Provided text
----

2. The method of claim 1, wherein a said at least one ratio of
greater than 1 indicates the presence of said variance, and wherein
a said at least one ratio of less than 1 indicates the absence of
said variance.
3. The method of claim 2, wherein said at least one ratio is
selected from the group of maximum ratio and current ratio.
4. The method of claim 1, wherein said vehicle has a hydrodynamic
torque converter, and wherein the said predetermined throttle event
is selected from the group consisting of: initiation of
high-throttle 1-2 shift, initiation of high-throttle 2-3 shift,
initiation of high-throttle torque converter lockup, and at the
maximum Engine Rating Torque Function for each torque converter
drive cycle.
5. The method of claim 1, including configuring said controller
with a plurality of storage arrays, wherein each of said arrays is
dedicated to a different one of said predetermined throttle
events.

----

List of tasks
(a) List every throttle event that the patent claims name as a possible predetermined throttle event.
(b) From the patent claims, copy the part that opens with the words "2. The method" and closes with "said variance.".
(c) According to the patent claims, what is each of the storage arrays in the controller dedicated to?

Data supplied

----

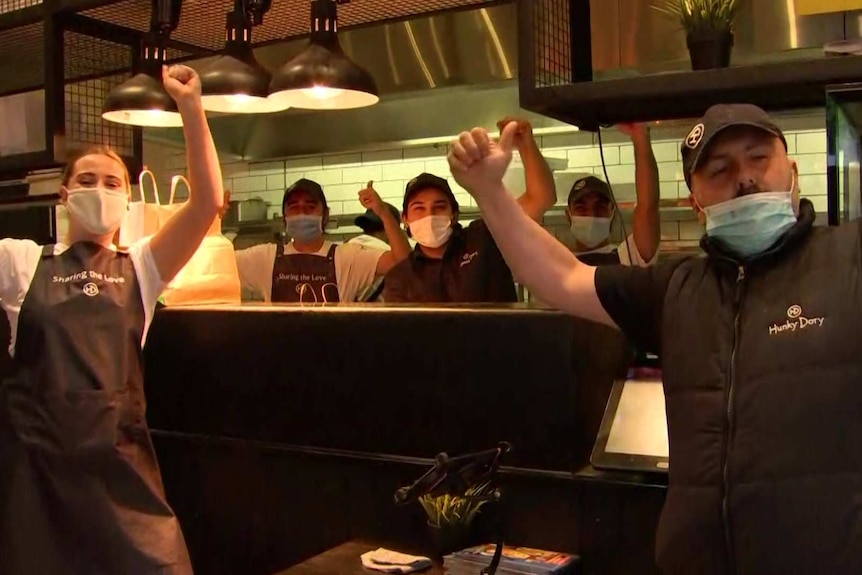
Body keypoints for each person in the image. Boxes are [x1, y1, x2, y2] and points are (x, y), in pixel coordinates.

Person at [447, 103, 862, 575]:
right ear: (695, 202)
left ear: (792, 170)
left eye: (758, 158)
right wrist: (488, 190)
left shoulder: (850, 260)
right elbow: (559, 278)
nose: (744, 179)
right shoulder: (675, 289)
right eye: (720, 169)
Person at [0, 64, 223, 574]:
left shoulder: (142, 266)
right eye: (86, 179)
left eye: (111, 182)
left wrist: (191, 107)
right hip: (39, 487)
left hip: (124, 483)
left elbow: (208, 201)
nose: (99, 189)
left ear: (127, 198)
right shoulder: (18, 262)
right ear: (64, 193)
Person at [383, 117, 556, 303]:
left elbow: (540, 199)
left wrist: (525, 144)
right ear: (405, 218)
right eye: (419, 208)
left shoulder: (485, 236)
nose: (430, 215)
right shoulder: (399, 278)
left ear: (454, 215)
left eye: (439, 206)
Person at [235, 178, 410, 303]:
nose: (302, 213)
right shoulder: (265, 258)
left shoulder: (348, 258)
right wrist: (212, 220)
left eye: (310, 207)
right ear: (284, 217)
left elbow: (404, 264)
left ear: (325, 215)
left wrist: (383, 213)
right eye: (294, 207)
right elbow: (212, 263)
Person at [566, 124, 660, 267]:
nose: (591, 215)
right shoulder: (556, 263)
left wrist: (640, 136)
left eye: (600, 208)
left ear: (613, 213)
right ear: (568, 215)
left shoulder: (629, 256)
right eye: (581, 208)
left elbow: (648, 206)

----

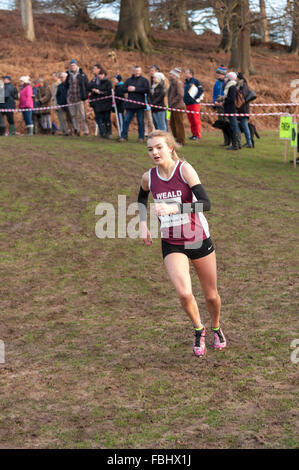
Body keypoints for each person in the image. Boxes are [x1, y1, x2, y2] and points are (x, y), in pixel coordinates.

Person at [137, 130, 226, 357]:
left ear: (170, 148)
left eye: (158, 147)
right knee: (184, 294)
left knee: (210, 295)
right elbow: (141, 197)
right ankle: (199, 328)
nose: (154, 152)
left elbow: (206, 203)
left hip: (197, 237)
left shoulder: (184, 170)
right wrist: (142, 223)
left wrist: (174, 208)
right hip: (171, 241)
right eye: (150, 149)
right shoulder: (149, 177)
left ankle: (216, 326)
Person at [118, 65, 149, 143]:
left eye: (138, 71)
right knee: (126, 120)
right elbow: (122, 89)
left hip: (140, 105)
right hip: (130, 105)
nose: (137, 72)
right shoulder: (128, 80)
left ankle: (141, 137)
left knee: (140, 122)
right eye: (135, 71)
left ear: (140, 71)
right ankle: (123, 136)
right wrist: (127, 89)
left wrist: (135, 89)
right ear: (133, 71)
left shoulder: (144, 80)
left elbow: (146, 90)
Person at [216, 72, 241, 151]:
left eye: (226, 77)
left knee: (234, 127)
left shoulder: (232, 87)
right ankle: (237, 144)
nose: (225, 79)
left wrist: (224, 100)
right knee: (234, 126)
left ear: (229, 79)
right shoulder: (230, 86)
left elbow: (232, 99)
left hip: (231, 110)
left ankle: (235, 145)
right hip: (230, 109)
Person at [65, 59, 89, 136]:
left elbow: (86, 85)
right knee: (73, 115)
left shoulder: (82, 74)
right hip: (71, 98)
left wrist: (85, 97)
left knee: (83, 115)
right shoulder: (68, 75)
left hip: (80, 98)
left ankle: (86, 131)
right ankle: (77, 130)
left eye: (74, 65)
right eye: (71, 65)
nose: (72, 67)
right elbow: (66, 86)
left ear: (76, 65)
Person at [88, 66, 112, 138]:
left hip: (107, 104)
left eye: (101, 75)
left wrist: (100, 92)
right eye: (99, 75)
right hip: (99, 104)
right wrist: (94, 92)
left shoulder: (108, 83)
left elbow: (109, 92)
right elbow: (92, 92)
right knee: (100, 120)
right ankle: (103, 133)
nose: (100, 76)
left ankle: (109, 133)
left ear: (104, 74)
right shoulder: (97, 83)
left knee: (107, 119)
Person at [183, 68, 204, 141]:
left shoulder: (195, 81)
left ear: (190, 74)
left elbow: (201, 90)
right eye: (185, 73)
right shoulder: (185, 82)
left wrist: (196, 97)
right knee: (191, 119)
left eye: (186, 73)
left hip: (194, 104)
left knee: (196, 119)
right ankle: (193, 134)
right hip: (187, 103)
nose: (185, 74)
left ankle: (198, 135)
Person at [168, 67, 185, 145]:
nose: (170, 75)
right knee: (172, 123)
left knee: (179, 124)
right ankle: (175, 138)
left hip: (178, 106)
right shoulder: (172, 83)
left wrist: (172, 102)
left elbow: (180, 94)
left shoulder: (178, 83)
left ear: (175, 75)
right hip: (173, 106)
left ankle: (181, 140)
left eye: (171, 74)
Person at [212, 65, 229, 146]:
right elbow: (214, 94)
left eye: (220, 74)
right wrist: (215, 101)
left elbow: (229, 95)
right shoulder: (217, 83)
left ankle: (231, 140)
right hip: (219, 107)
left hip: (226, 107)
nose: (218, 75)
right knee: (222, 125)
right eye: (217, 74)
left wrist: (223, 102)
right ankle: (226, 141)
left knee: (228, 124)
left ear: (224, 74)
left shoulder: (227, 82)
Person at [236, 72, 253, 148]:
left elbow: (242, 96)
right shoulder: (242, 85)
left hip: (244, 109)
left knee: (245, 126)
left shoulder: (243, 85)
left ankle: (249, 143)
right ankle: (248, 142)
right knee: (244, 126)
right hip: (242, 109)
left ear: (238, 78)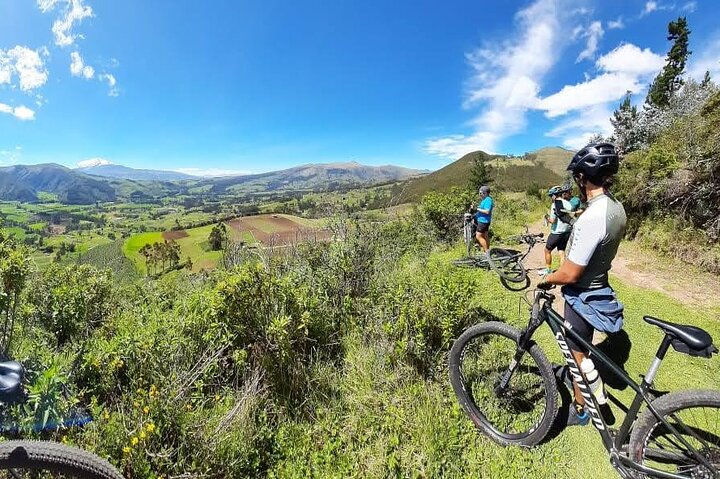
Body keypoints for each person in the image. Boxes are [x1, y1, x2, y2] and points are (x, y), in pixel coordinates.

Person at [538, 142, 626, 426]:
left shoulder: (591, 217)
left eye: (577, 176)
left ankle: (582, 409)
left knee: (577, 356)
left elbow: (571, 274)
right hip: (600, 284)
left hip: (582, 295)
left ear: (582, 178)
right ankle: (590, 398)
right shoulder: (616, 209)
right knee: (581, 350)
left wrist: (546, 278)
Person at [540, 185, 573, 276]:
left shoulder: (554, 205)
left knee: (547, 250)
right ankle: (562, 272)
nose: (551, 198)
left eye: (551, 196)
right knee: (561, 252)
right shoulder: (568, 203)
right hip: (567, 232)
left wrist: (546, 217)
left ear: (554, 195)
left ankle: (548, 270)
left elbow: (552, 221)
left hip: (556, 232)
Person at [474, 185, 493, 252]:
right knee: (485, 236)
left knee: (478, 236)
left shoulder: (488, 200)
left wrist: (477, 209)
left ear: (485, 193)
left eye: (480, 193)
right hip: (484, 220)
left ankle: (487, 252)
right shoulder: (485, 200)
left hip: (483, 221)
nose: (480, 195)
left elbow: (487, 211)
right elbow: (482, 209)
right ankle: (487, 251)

----

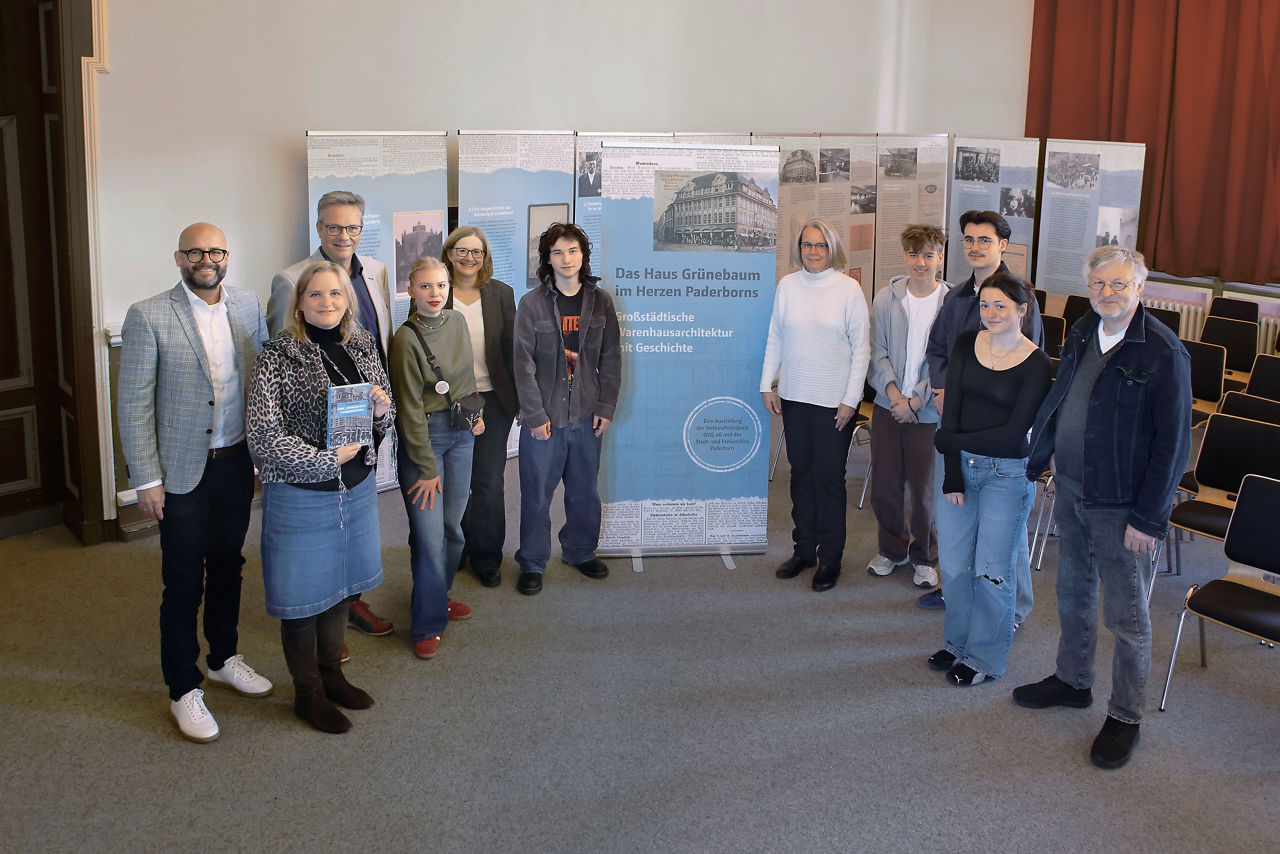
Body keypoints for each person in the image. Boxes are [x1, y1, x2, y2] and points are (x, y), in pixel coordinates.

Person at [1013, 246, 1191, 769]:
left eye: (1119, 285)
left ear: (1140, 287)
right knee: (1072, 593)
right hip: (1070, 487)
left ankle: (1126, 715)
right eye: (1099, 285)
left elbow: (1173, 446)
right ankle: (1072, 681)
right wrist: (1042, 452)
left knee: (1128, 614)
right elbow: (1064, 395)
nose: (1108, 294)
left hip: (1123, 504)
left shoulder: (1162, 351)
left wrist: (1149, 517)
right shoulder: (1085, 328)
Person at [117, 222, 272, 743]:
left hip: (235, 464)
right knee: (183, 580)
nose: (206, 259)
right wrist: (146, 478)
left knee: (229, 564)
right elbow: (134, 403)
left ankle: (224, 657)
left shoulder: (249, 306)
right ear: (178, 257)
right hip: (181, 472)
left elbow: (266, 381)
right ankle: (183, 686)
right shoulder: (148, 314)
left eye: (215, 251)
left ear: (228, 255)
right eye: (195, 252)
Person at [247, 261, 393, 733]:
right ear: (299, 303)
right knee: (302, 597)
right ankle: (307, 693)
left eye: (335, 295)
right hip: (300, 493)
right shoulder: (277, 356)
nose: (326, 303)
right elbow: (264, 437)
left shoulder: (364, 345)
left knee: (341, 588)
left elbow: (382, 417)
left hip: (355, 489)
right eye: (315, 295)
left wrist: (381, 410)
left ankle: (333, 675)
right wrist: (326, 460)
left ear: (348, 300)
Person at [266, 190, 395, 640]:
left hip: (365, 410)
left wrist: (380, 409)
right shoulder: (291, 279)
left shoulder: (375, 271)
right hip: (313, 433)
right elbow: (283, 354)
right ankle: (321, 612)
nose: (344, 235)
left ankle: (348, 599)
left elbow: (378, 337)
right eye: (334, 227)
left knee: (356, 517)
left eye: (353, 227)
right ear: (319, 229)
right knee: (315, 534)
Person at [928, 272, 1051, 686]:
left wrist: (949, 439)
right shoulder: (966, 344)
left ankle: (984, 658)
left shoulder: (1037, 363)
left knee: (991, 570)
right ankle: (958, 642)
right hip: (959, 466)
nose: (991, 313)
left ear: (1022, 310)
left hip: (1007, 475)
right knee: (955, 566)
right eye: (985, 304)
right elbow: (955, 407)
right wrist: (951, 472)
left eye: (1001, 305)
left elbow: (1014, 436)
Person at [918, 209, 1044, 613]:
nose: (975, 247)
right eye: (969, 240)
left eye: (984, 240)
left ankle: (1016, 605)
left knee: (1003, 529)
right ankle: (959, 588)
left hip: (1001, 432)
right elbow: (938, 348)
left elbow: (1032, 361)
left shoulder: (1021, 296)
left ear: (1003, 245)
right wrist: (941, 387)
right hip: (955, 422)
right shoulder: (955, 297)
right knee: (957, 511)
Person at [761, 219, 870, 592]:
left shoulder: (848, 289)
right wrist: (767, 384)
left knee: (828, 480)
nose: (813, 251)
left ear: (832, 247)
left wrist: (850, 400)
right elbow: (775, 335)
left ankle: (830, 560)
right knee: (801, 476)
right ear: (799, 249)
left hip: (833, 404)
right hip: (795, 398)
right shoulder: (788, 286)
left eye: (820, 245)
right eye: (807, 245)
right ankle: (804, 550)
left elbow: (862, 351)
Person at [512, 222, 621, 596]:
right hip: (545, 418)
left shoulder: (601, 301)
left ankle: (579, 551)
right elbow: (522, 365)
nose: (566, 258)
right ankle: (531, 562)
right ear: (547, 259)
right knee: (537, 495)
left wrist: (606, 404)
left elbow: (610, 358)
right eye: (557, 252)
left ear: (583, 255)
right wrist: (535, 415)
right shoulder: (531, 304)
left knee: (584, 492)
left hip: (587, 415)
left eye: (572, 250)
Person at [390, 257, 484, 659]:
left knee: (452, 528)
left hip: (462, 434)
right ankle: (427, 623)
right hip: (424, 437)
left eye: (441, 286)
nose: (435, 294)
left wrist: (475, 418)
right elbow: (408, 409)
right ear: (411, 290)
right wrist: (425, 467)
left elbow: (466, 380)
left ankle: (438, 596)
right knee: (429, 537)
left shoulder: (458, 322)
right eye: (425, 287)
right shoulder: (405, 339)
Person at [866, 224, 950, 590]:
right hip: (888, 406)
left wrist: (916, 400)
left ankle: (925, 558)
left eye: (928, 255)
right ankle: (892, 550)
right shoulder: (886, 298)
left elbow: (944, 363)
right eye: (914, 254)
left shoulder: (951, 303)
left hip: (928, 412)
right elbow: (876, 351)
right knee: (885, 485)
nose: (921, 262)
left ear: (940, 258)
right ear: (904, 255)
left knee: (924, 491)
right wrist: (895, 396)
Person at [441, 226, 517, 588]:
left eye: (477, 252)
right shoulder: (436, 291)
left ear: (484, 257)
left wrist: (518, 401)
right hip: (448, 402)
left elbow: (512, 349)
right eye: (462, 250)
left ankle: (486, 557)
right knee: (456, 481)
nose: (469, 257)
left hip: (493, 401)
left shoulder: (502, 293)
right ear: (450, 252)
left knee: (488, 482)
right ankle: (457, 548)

----

Your written answers
(a)
- Initiation of high-throttle 1-2 shift
- Initiation of high-throttle 2-3 shift
- Initiation of high-throttle torque converter lockup
- At the maximum Engine Rating Torque Function for each torque converter drive cycle

(b)
2. The method of claim 1, wherein a said at least one ratio of
greater than 1 indicates the presence of said variance, and wherein
a said at least one ratio of less than 1 indicates the absence of
said variance.

(c) Each storage array is dedicated to a different one of the predetermined throttle events.